Les grossesses précoces représentent la principale cause du décrochage scolaire. Elles font aussi partie des causes de mortalité chez la jeune fille. Pour tenter de répondre à cette question, le Fnuap (Fond des Nations unies pour la population), agence onusienne chargée des questions de population, entend approfondir la sensibilisation à l’école sur les grossesses précoces. Le sujet était au centre de l’entretien, le 29 novembre 2022, à Brazzaville, entre le ministre de l’enseignement préscolaire, primaire, secondaire et de l’alphabétisation, Jean-Luc Mouthou et Victor Rakoto, le nouveau représentant-résident du Fnuap au Congo.

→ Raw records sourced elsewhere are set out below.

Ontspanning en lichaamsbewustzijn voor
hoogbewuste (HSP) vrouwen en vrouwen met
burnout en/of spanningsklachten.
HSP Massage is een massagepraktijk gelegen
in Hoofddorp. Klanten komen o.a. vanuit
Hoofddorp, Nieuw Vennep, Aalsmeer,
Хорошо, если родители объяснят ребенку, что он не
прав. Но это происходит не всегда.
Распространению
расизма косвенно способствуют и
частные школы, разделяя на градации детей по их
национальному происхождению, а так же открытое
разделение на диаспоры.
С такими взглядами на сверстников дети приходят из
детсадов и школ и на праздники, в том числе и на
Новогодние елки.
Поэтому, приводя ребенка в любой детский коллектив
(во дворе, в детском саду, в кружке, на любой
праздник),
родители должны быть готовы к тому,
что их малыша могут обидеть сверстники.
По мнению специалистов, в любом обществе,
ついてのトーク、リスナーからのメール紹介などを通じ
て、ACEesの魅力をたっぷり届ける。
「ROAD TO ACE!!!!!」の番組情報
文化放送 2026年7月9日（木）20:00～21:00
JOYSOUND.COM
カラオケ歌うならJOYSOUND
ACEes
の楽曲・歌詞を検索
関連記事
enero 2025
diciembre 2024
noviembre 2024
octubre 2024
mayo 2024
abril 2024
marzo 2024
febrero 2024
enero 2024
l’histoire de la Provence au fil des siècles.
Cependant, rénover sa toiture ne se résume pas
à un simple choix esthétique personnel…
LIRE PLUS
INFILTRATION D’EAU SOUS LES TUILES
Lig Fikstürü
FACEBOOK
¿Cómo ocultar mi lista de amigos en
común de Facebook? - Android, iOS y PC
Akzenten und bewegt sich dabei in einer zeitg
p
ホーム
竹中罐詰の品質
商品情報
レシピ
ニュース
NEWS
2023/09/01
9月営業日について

Prévenir les grossesses précoces et leurs conséquences chez les adolescentes dans les pays en développement, voilà qui préoccupe, entre autres agences des Nations unies, le Fnuap. Pour obtenir des résultats probants, les deux parties souhaitent travailler en étroite collaboration pour le bien-être de la fille congolaise.
Pour l’hôte du ministre de l’enseignement préscolaire, il faut que les jeunes filles aient des informations nécessaires sur comment prévenir les grossesses précoces qui sont, comme on le sait, l’une des causes de mortalité et d’abandon scolaire chez la jeune fille.

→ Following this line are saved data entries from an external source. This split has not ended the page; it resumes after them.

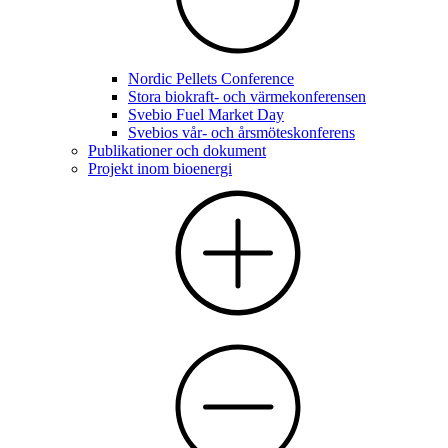
Nordic Pellets Conference
Stora biokraft- och värmekonferensen
Svebio Fuel Market Day
Svebios vår- och årsmöteskonferens
Publikationer och dokument
Projekt inom bioenergi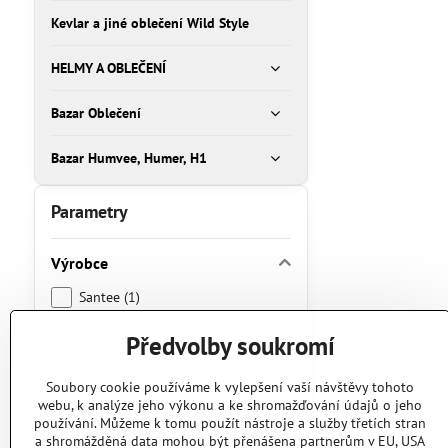
Kevlar a jiné oblečení Wild Style
HELMY A OBLEČENÍ
Bazar Oblečení
Bazar Humvee, Humer, H1
Parametry
Výrobce
Santee (1)
Předvolby soukromí
Hledat text
Prohledat
Soubory cookie používáme k vylepšení vaší návštěvy tohoto
webu, k analýze jeho výkonu a ke shromažďování údajů o jeho
výsledky
používání. Můžeme k tomu použít nástroje a služby třetích stran
filtru
a shromážděná data mohou být přenášena partnerům v EU, USA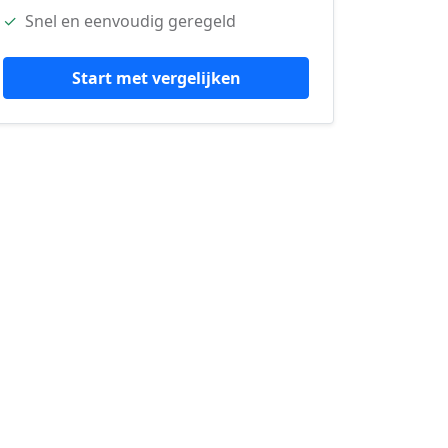
✓
Snel en eenvoudig geregeld
Start met vergelijken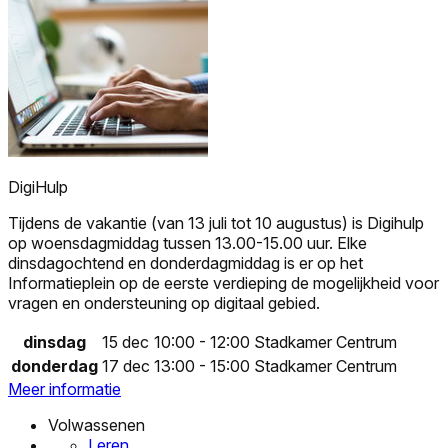
DigiHulp
Tijdens de vakantie (van 13 juli tot 10 augustus) is Digihulp
op woensdagmiddag tussen 13.00-15.00 uur. Elke
dinsdagochtend en donderdagmiddag is er op het
Informatieplein op de eerste verdieping de mogelijkheid voor
vragen en ondersteuning op digitaal gebied.
dinsdag
15 dec
10:00 - 12:00
Stadkamer Centrum
donderdag
17 dec
13:00 - 15:00
Stadkamer Centrum
Meer informatie
Volwassenen
Leren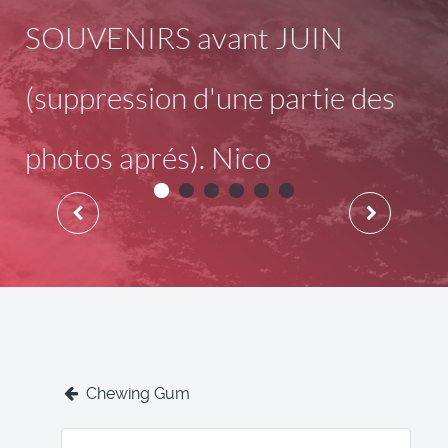
SOUVENIRS avant JUIN
(suppression d'une partie des
photos aprés). Nico
Chewing Gum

Il sera question, pour le Fnuap et le ministre en charge de l’enseignement général, de mettre en œuvre un programme de vulgarisation sur les risques inhérents aux grossesses précoces et principalement les moyens de prévention. La vulgarisation ne concerne pas seulement les jeunes filles mais également les garçons qui, dans bien de cas, sont impliqués dans le problème.
A partir de l’année 2023, les experts des deux structures vont concevoir le contenu du programme et, naturellement, les méthodes d’enseignement y relatives. «Loin de surcharger le programme scolaire, ce contenu consistera à persuader la jeune fille à rester le plus longtemps possible sur le banc de l’école, afin de garantir son avenir», a souligné Victor Rakoto.